Du gehst noch zur Schule, wie sieht dein Alltag aus?
Vormittags habe ich Unterricht, nachmittags wird trainiert. Minimum zweimal pro Woche wird Motorrad gefahren, ansonsten trainiere ich Kondition und Muskeln mit Inlineskating oder Mountainbiking; aber auch da mag ich am liebsten Downhill.
Und Volleyballspielen wäre dir wohl etwas zu vernünftig...
Ballspiele interessieren mich nicht. Ich mag eher andere Sachen, die sich nicht jeder traut. Für mich passiert bei Extremsportarten viel mehr. Beim Hallencross kommt dann noch die Atmosphäre dazu. Das ist ein großes Spektakel, das man live erleben muss. Meine Selbsteinschätzung reicht von "Idealist" bis "leicht wahnsinnig".

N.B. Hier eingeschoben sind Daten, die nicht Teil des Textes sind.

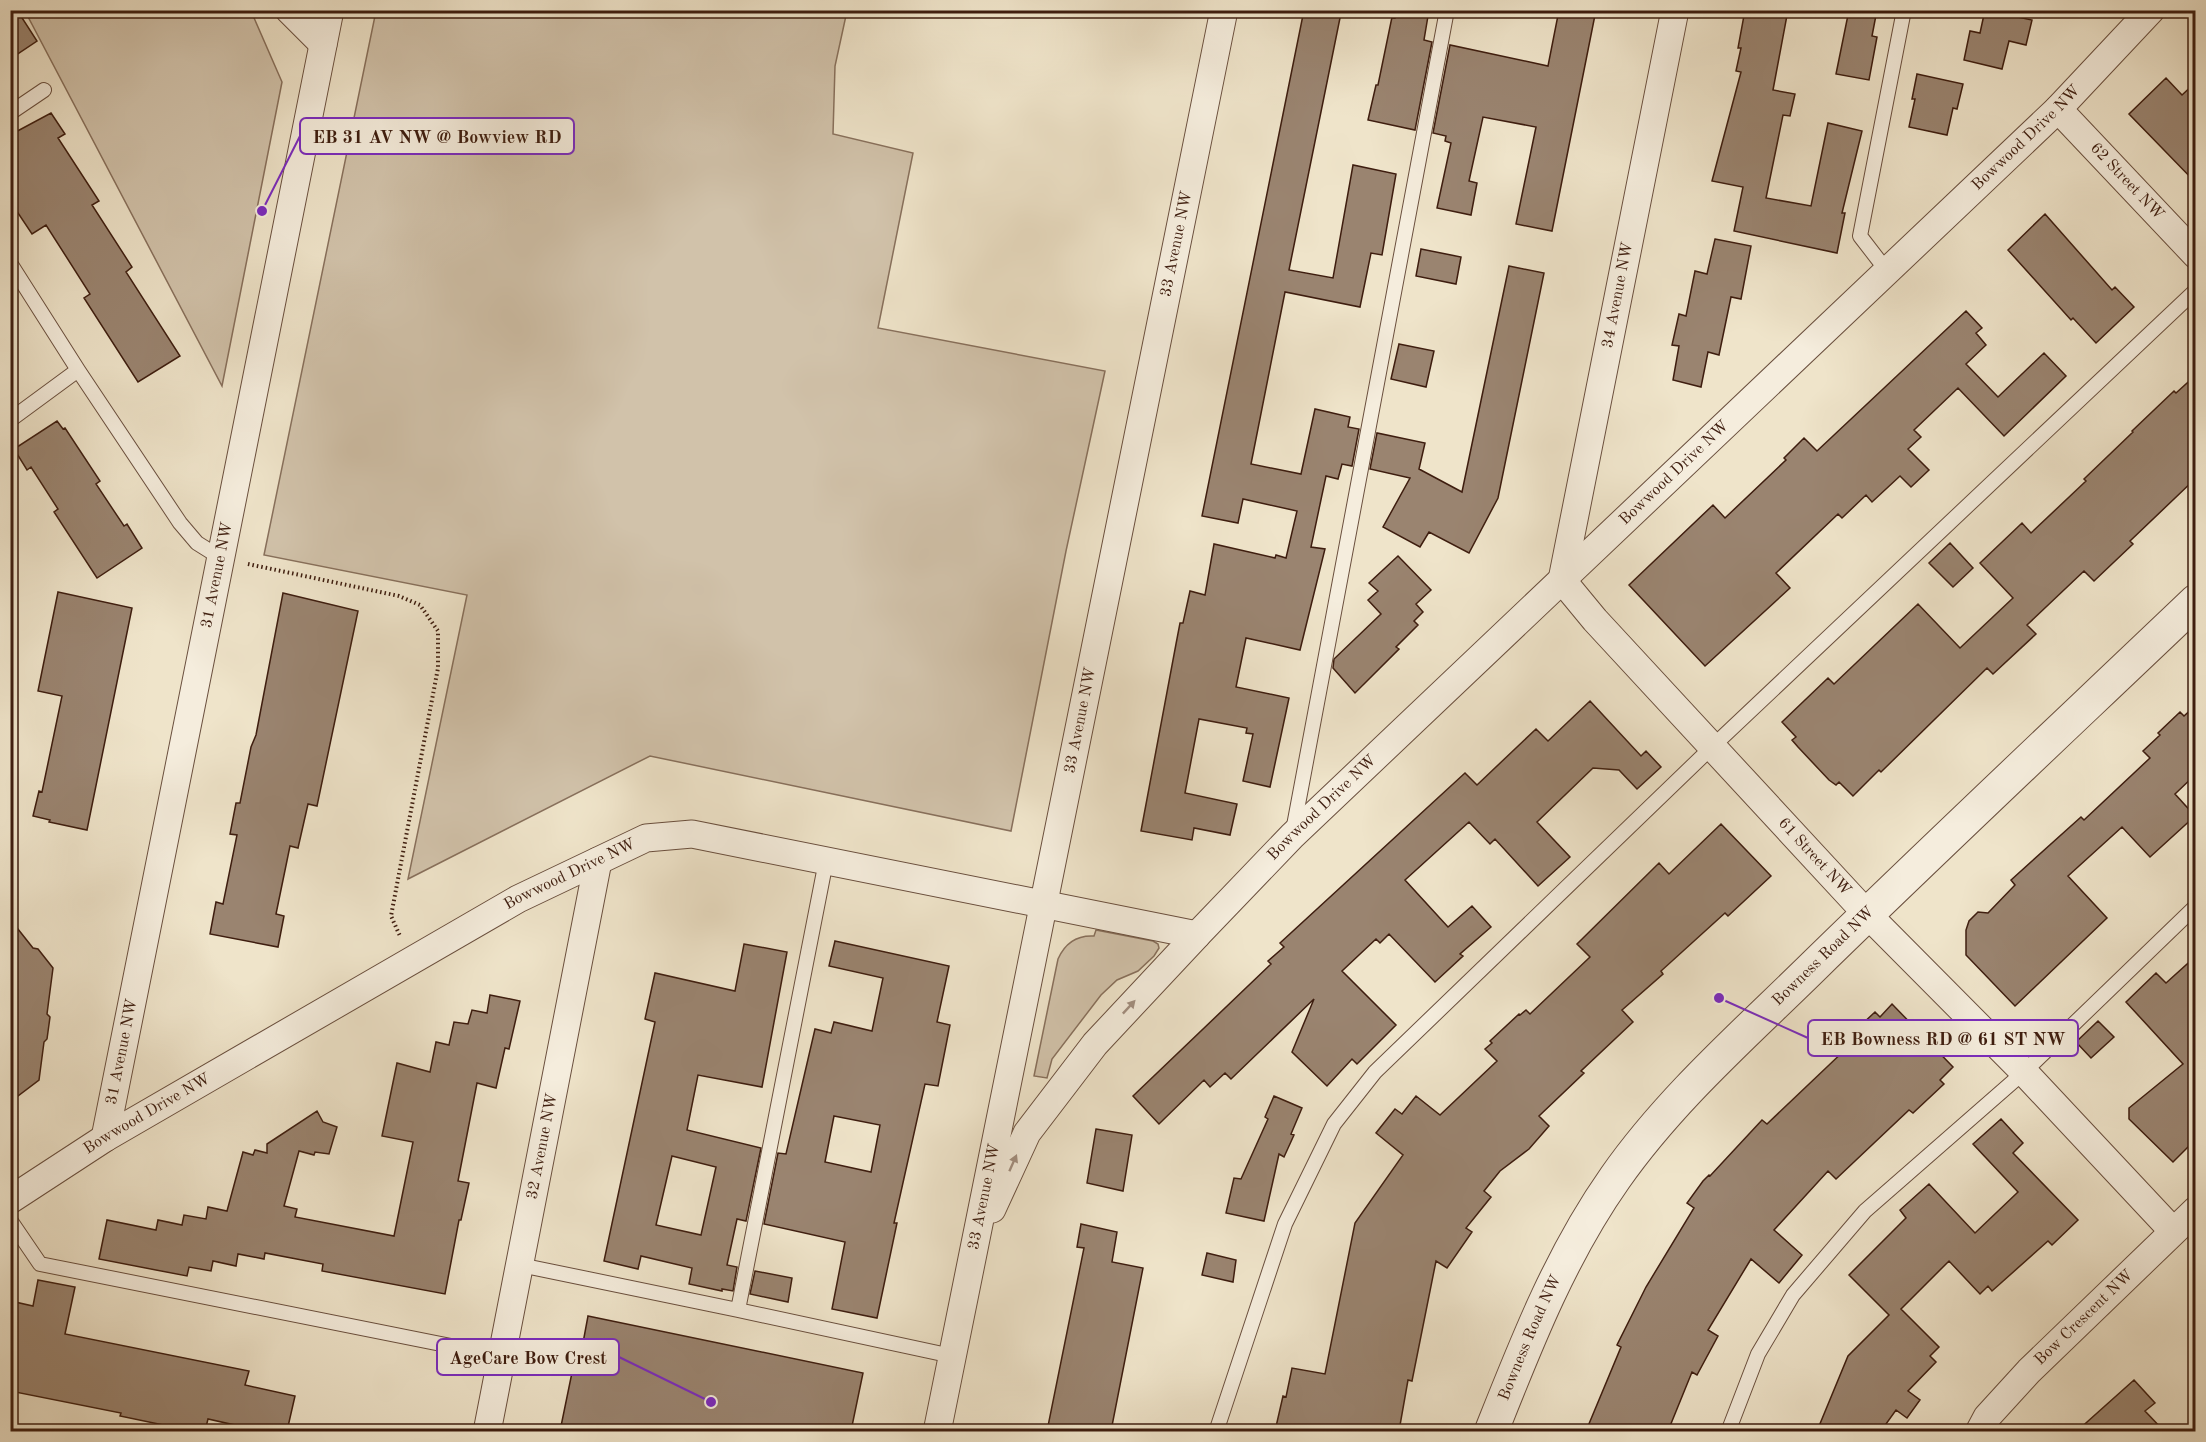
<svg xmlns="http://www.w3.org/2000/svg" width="2206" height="1442" font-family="'Old Standard TT',serif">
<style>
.green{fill:#d1c2aa;stroke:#88705c;stroke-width:1.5}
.building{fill:#9a8470;stroke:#3e1d0f;stroke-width:1.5;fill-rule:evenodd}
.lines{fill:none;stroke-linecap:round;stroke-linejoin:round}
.service-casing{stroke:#6a4f3e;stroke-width:16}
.minor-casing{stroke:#6a4f3e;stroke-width:29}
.tertiary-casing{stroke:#6a4f3e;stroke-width:35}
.path{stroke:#3e1d0f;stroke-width:4;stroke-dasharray:1.5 3;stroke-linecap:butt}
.service{stroke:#f5eddd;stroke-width:14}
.minor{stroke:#f5eddd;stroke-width:27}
.tertiary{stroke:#f5eddd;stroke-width:33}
.oneway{fill:#a38f80}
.labels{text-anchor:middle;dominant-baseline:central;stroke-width:5;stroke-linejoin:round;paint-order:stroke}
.street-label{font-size:16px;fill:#3e1d0f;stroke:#f5eddd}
.leader{fill:none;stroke:#7b2cbf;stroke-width:2}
.callout-dot{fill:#7b2cbf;stroke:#f5eddd;stroke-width:2}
.callout{fill:#f5eddd;stroke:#7b2cbf;stroke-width:2}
.callout-label{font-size:18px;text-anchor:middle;font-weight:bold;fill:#3e1d0f}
</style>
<rect width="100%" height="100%" fill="#efe4ca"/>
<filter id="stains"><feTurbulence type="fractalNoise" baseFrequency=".00333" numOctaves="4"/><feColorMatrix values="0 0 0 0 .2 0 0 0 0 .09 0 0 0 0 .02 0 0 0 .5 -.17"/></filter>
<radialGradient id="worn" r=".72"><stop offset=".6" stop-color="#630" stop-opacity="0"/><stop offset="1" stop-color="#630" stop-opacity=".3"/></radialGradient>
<path class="green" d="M25,11H251L282,82L222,386Z
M376,11H847L835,66L833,134L913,153L878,328L1105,371L1066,551L1011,831L650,756L408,879L467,595L264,555Z
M1096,930L1153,941L1158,944L1159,948L1154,956L1138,971L1117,980L1101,995L1052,1059L1047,1078L1034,1076L1058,959C1065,943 1076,935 1094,936Z"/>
<path class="building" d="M10,10H17L37,41L10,59Z
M1304,10H1327L1341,13L1289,270L1333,278L1353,165L1396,174L1382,255L1371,253L1360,307L1285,292L1251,464L1301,474L1315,409L1350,417L1348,427L1359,429L1352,466L1342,464L1338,479L1326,476L1311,547L1325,549L1300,650L1246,638L1236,687L1289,698L1270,787L1243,781L1253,734L1246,733L1247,728L1199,719L1185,793L1237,804L1230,835L1194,828L1192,840L1141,831L1176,644L1180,623H1183L1190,591L1205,595L1214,544L1275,558L1276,555L1286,558L1297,511L1243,499L1238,523L1202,516Z
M1396,10H1429L1424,40L1432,42L1415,130L1368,120L1376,85H1378L1392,17L1395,18Z
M1559,10H1596L1552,231L1516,224L1536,127L1483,117L1469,181L1477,183L1471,215L1437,208L1451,143L1445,141L1446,136L1433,133L1450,45L1548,66Z
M1745,10H1788L1773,90L1795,94L1790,116L1783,115L1766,198L1811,206L1828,123L1862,131L1842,213H1845L1837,253L1734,231L1743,187L1712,181L1741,72L1736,71L1741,48H1738Z
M1849,10H1877L1872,36L1877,37L1869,80L1836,74Z
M1985,10L2032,20L2026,45L2009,41L2002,69L1964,60L1970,31L1980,33Z
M1917,74L1963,84L1957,109L1953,108L1947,135L1909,127L1915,99H1912Z
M2166,78L2182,95L2196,82V183L2129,114Z
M51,113L65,134L58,138L99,201L92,205L132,267L126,272L180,356L138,382L84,298L90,294L46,225L32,234L10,201V135Z
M2045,214L2112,290L2115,287L2134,307L2096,343L2073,318L2071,320L2008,250Z
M1715,239L1751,246L1741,299L1731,297L1719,355L1708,352L1701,387L1673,380L1679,346L1672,345L1679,314L1686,316L1695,271L1707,274Z
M1421,249L1461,257L1456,284L1416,276Z
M1509,266L1544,273L1498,498L1469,553L1429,532L1420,547L1383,527L1410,478L1370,469L1377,433L1425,443L1419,469L1462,492Z
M1966,311L1982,328L1976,333L1986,345L1966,364L1998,397L2044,353L2066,376L2004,436L1958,388L1914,430L1921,437L1908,449L1929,470L1911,487L1900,476L1872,502L1866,495L1842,518L1838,514L1776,573L1790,588L1705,666L1629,585L1713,505L1725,518L1786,460L1784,458L1804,438L1817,451Z
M1399,344L1434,351L1426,387L1391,379Z
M2196,375V478L2130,541L2133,544L2094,581L2084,571L2027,625L2036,634L1993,674L1987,668L1881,772L1879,770L1853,796L1839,782L1836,785L1829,780L1798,747L1792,740L1796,737L1782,722L1828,678L1834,684L1918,604L1960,648L2013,598L1980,563L2022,523L2031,533L2086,481L2084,479L2133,432L2132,431L2174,391L2176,393Z
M57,421L63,429L65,428L100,481L96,484L124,526L127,524L142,548L97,578L54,512L58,509L31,467L27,470L14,449Z
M1950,543L1973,568L1953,587L1929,563Z
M1398,556L1431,590L1416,604L1423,612L1414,621L1418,625L1396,647L1399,649L1355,693L1333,668L1334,659L1381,614L1368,600L1378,591L1369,583Z
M58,592L132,608L87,830L49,822L50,820L33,816L39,791L42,792L62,696L38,691Z
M283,593L358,611L317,806L308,804L298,848L290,846L276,914L284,916L278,947L210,934L216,902L223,904L237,835L230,834L236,803H240L251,747L256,735Z
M1590,701L1641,756L1646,751L1661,767L1637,789L1619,770L1593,768L1537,822L1570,857L1538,886L1495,839L1490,844L1469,822L1405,880L1448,927L1472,906L1491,927L1460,954L1463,956L1435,982L1389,934L1380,943L1376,939L1342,971L1396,1025L1357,1064L1352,1059L1327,1086L1292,1052L1314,999L1231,1079L1225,1073L1210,1087L1204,1080L1159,1124L1133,1096L1271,964L1268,961L1284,947L1280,943L1465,773L1477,785L1536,729L1548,741Z
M2196,705V774L2175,794L2195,816L2150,857L2122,827L2068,876L2107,918L2015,1006L1966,955V930L1969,921L1978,912L1988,913L2015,885L2011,880L2081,817L2084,820L2150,758L2143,751L2160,735L2158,733L2180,712L2184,716Z
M1721,824L1771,876L1728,916L1725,913L1661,971L1663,974L1622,1010L1633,1022L1581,1071L1584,1073L1539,1116L1549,1126L1529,1149L1500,1171L1484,1191L1491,1197L1466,1228L1472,1232L1447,1268L1436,1261L1412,1381L1408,1380L1399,1431H1275L1283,1396L1286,1397L1292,1368L1325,1374L1355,1223L1403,1155L1376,1133L1395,1109L1402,1114L1416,1096L1440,1115L1497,1061L1485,1049L1492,1043L1490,1041L1519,1014L1520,1015L1526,1010L1530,1014L1590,957L1577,944L1659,863L1669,874Z
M10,919L33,948L38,949L53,968L47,1014L50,1017L47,1039L44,1042L39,1080L10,1102Z
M835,941L949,966L937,1022L950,1025L938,1086L925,1084L894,1223H897L877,1318L832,1309L845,1242L764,1224L778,1153L786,1154L815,1029L831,1033L834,1022L872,1031L883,978L829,966ZM834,1116L880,1125L871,1172L825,1162Z
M744,944L787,952L762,1087L698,1075L687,1130L761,1148L746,1221L737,1219L727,1265L737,1267L733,1291L722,1289V1291L689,1284L692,1268L641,1256L638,1269L604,1261L655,1022L645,1019L655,973L735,991ZM672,1156L716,1167L701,1235L656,1225Z
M2196,956V1139L2173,1162L2129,1119V1108L2183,1064L2126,1002L2156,973L2166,983Z
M490,995L520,1001L509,1049L505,1048L496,1088L477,1083L458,1181L469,1183L461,1220H459L445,1294L322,1271L323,1264L265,1253L264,1259L238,1254L236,1266L213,1261L211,1271L189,1267L187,1276L99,1259L107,1220L156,1230L158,1220L182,1225L184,1215L206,1219L208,1207L227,1211L243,1152L253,1155L255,1150L267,1153V1144L317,1111L323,1122L337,1127L329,1154L315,1152L314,1155L299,1151L284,1206L297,1209L295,1217L394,1236L413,1142L382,1136L397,1063L430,1072L436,1042L449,1045L454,1022L468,1024L472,1010L487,1013Z
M1892,1004L1953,1067L1940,1080L1944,1084L1913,1113L1909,1110L1836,1179L1828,1171L1774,1230L1802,1255L1779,1283L1751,1259L1708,1330L1718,1336L1697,1375L1692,1372L1668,1431H1586L1621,1347L1617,1345L1646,1287L1694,1208L1687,1203L1703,1181L1709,1175L1710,1176L1762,1120L1767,1124L1828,1066L1849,1046L1844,1041L1875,1012L1880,1017Z
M2098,1021L2114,1037L2091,1058L2076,1042Z
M1274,1096L1302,1108L1291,1134L1294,1135L1284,1157L1279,1154L1264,1221L1226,1213L1234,1178L1241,1179L1268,1119L1265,1117Z
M2001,1119L2023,1143L2013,1153L2078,1220L2052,1245L2048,1241L1992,1291L1988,1286L1980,1294L1949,1261L1901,1309L1939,1347L1930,1356L1936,1362L1908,1391L1920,1400L1907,1418L1896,1410L1881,1431H1817L1848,1356L1889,1315L1849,1275L1906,1218L1900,1210L1929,1184L1975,1233L2018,1192L1973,1144Z
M1096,1129L1132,1135L1123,1191L1087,1183Z
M1081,1224L1117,1232L1112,1262L1143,1268L1111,1431H1047L1084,1248L1077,1247Z
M1207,1253L1236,1260L1233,1282L1202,1275Z
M755,1271L792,1278L788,1302L750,1294Z
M38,1280L75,1287L65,1334L249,1371L245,1385L295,1396L287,1431H261L208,1419L205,1431H192L120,1416L121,1413L10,1391V1325L15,1302L33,1306Z
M588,1316L863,1373L851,1431H560L575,1358L580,1359Z
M2134,1380L2155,1403L2145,1411L2164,1431H2077Z"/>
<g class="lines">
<g class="service-casing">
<path id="service" d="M10,113L44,90
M10,263L78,370L180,523L197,543L221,558
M1887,271L1860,236L1904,10
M10,420L78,370
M1293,831L1447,10
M826,861L738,1310L952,1356
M10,1220L40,1264L501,1356
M520,1265L738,1310
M1216,1432L1285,1224L1334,1124L1375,1072L1712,747L2196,290
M1728,1432L1758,1354L1793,1295L1865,1211L2024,1072L2196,906"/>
</g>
<g class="minor-casing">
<g id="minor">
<path d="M289,10L323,44"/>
<path id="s1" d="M1675,10L1562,580L1595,620L1867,914L2024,1072L2173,1231"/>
<path id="s2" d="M2058,109L2196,255"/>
<path id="s3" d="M105,1138L330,10"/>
<path id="s4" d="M10,1200L105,1138L518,899L646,838L692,834L1197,935L1292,836L2058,109L2151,10"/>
<path d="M992,1209L1027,1133L1095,1044L1197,935"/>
<path id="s5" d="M487,1432L598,861"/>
<path id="s6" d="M937,1432L1224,10"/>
<path id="s7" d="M1979,1432L1987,1417L2029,1371L2196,1210"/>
</g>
</g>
<g class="tertiary-casing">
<g id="tertiary">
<path id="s8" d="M1491,1432C1526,1344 1560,1256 1615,1178C1671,1098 1746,1033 1815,965C1941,842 2069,722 2196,601"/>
</g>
</g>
<path class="path" d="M248,564L399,596L420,605L438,631V668L391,916L400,936"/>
<use href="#service" class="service"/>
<use href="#minor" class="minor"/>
<use href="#tertiary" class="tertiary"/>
</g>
<defs><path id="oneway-solid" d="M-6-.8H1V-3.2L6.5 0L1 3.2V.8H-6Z" transform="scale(1.5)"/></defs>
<g class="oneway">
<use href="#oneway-solid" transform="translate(1129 1007) rotate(-47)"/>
<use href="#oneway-solid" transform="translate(1013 1163) rotate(-66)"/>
</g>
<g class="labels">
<g class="street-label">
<text stroke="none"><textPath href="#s4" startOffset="2444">Bowwood Drive NW</textPath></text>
<text stroke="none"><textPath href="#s2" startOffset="100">62 Street NW</textPath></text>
<text stroke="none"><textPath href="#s6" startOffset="1212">33 Avenue NW</textPath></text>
<text transform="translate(1618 295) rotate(-79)">34 Avenue NW</text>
<text stroke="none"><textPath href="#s4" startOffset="1958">Bowwood Drive NW</textPath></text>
<text stroke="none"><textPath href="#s3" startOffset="574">31 Avenue NW</textPath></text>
<text stroke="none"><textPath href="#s6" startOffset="726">33 Avenue NW</textPath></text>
<text stroke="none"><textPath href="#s4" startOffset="1472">Bowwood Drive NW</textPath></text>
<text stroke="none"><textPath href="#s1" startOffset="956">61 Street NW</textPath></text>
<text stroke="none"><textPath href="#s4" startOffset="648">Bowwood Drive NW</textPath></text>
<text stroke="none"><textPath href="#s8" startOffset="588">Bowness Road NW</textPath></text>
<text stroke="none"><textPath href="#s3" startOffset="88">31 Avenue NW</textPath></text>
<text stroke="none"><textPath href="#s4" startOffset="162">Bowwood Drive NW</textPath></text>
<text stroke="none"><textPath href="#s5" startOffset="291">32 Avenue NW</textPath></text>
<text stroke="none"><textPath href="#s6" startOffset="240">33 Avenue NW</textPath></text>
<text stroke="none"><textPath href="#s7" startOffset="156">Bow Crescent NW</textPath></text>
<text stroke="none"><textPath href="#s8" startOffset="102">Bowness Road NW</textPath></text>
</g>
</g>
<path class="leader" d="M262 211L300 136M1719 998L1808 1038M711 1402L619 1357"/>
<g class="callout-dot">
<circle cx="262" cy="211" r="6"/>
<circle cx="1719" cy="998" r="6"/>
<circle cx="711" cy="1402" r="6"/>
</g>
<g class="callout">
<rect x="300" y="118" width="274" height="36" rx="6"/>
<rect x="1808" y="1020" width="270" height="36" rx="6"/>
<rect x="437" y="1339" width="182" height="36" rx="6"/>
</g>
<g class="callout-label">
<text x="437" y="143">EB 31 AV NW @ Bowview RD</text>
<text x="1943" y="1045">EB Bowness RD @ 61 ST NW</text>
<text x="528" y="1364">AgeCare Bow Crest</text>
</g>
<rect width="2206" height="1442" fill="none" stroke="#efe4ca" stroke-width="36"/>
<rect x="12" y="12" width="2182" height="1418" fill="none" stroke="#3e1d0f" stroke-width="3"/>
<rect x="18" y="18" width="2170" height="1406" fill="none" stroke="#3e1d0f" stroke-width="1.5"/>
<rect width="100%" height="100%" filter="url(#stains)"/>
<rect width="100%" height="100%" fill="url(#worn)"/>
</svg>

Kommst du viel rum durch deinen Sport?
Ja, meistens bin ich mit meinen Eltern von Rennen zu Rennen unterwegs. Wir haben ein Wohnmobil, in dem ich oft mit meinem Vater sitze und mir seine Ratschläge anhöre. Manchmal nervt mich seine ewige Kritik. Aber wenn er mich lobt, obwohl ich schlecht war, bringt das auch nichts.
Mal was anderes: Reparierst du dein Motorrad selbst?
Nö, ich finde zwar die wichtigsten Teile an meinem Motorrad und kenne deren Bedeutung, aber rumschrauben tut nur mein Vater. Ich muss ja erst noch den Motorrad-Führerschein machen, wie jeder andere auch. Da soll man angeblich auch noch einiges dazulernen.